DESTAQUES:

Fidelizar... Quem?

Atualmente, o varejo está inserido em um cenário altamente competitivo e sensível a mudanças. Com isso, muitas empresas buscam soluções e fazem investimento em ferramentas de fidelização.
Mas, na minha visão, podemos agregar mais inteligência às estratégias de fidelização.

Mesmo em tempos de economia estável ou crescente, é bastante comum que os varejistas tenham como alvo de suas ações de marketing o trabalho de manutenção dos clientes fiéis.

Em cenários de crise e com sinais de recessão, o foco em manter a fidelização é ainda mais incisivo – tendo em vista a necessidade de “garantir” o faturamento. Mas será que esse conceito é real?

No mundo globalizado e competitivo de hoje, é necessário fugir um pouco do comum e pensar fora da caixa.

Os clientes fiéis merecem sim atenção e tratamento especial; Mas, como o nome já diz, este público já é fiel. Tão fiel que em momentos de crise, quando todos tem que apertar os cintos e segurar as despesas, eles optam por reduzi-las justamente nas lojas em que tem o hábito de freqüentar (onde são fiéis)...

Isso que dizer que, se por conta de uma crise temos que gastar de 10% a 15% menos nas compras de supermercado, é lógico que essa redução será no supermercado onde costumeiramente fazemos as nossas compras.

Logo, é a empresa que tanto investe na manutenção dos clientes fiéis, quem sente primeiro a retração no consumo através da queda nas vendas.
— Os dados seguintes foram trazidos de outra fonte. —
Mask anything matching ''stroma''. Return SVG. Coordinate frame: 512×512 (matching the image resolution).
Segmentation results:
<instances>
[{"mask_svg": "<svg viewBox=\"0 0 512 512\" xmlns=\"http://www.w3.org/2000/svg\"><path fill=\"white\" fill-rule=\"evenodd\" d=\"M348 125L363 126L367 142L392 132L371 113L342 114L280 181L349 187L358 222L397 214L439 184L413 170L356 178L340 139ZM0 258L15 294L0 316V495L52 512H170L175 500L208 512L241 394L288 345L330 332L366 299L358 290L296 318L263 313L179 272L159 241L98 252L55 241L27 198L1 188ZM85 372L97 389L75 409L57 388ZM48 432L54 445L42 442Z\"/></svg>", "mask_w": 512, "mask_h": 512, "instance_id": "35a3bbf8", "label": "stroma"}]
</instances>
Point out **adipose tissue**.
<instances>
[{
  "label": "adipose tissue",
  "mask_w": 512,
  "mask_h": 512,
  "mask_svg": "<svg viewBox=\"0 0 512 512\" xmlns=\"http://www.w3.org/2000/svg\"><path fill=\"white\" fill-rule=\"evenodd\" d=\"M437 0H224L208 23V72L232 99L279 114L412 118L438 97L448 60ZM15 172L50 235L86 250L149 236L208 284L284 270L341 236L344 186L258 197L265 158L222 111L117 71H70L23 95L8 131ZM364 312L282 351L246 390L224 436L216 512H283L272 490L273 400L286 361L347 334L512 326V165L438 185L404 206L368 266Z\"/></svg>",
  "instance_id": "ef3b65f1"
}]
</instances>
Então, o que fazer? Deixar de investir na fidelização dos clientes? Investir nos clientes fiéis da concorrência? Como compensar esta perda?

Nunca deixe de investir na manutenção da fidelização. Nem tampouco tente “roubar” os fiéis clientes do seu concorrente. (afinal eles já são fiéis a outro!!!).
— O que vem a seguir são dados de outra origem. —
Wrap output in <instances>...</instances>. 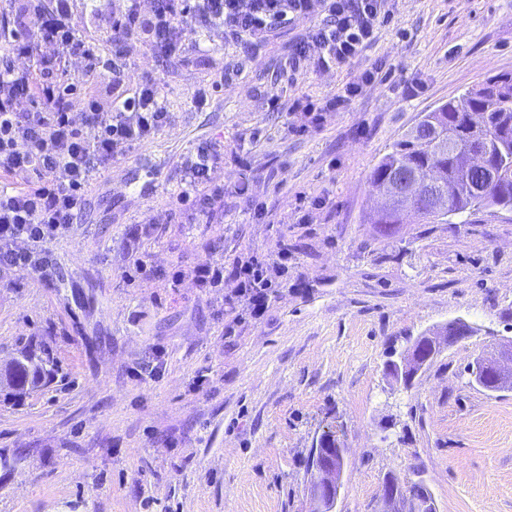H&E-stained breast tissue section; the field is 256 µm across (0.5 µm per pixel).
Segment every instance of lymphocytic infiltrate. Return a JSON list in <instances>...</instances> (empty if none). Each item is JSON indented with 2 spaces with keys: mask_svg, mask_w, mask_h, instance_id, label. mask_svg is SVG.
Returning a JSON list of instances; mask_svg holds the SVG:
<instances>
[{
  "mask_svg": "<svg viewBox=\"0 0 512 512\" xmlns=\"http://www.w3.org/2000/svg\"><path fill=\"white\" fill-rule=\"evenodd\" d=\"M387 0H165L143 15L137 5L112 20V42L136 32L151 36L166 51L176 50L182 19L199 17L222 26L236 41H257L281 25L318 14L326 23L312 28L296 44L293 64L310 58L319 63L350 65L388 22ZM18 31L12 53L40 59L47 45L59 44L75 55H89L88 45L64 16H43L38 0H10ZM36 100L39 109L23 112L21 101ZM167 122L158 86L148 77L135 81L132 97L102 111L88 96L77 97L71 86L44 82L33 71L14 64L0 66V175L30 174L23 186L0 189V269L19 270L41 279L52 270L51 243L72 228L85 190L101 169L124 156L132 145ZM212 152L198 147L178 199L188 206L190 220L201 219L220 187L207 185ZM287 243L274 254L235 260V293L247 304L250 318H260L275 288L288 273Z\"/></svg>",
  "mask_w": 512,
  "mask_h": 512,
  "instance_id": "lymphocytic-infiltrate-1",
  "label": "lymphocytic infiltrate"
}]
</instances>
O foco deve ser a parcela de consumidores “Indecisos” ou “sem fidelidade definida”; Passantes. Pessoas que não se importam em comprar aqui ou ali. Apenas compram. Mas, inconscientemente tem este comportamento porque até então ninguém se preocupou em estudá-los e conhecê-los para montar uma estrutura de atendimento atrativa o suficiente a ponto de fidelizá-los.

Se considerarmos arbitrariamente que estes consumidores gastam em determinada loja cerca de apenas 25% do que consomem no mês, podemos considerar um objetivo de crescimento suave aumentar este gasto para 37,50%. Ou seja, direcionar parte do esforço de marketing e pesquisa para entender o que - em termos qualitativos e quantitativos - este público busca, para então agregar 50% de crescimento aos gastos destes consumidores dentro da sua loja.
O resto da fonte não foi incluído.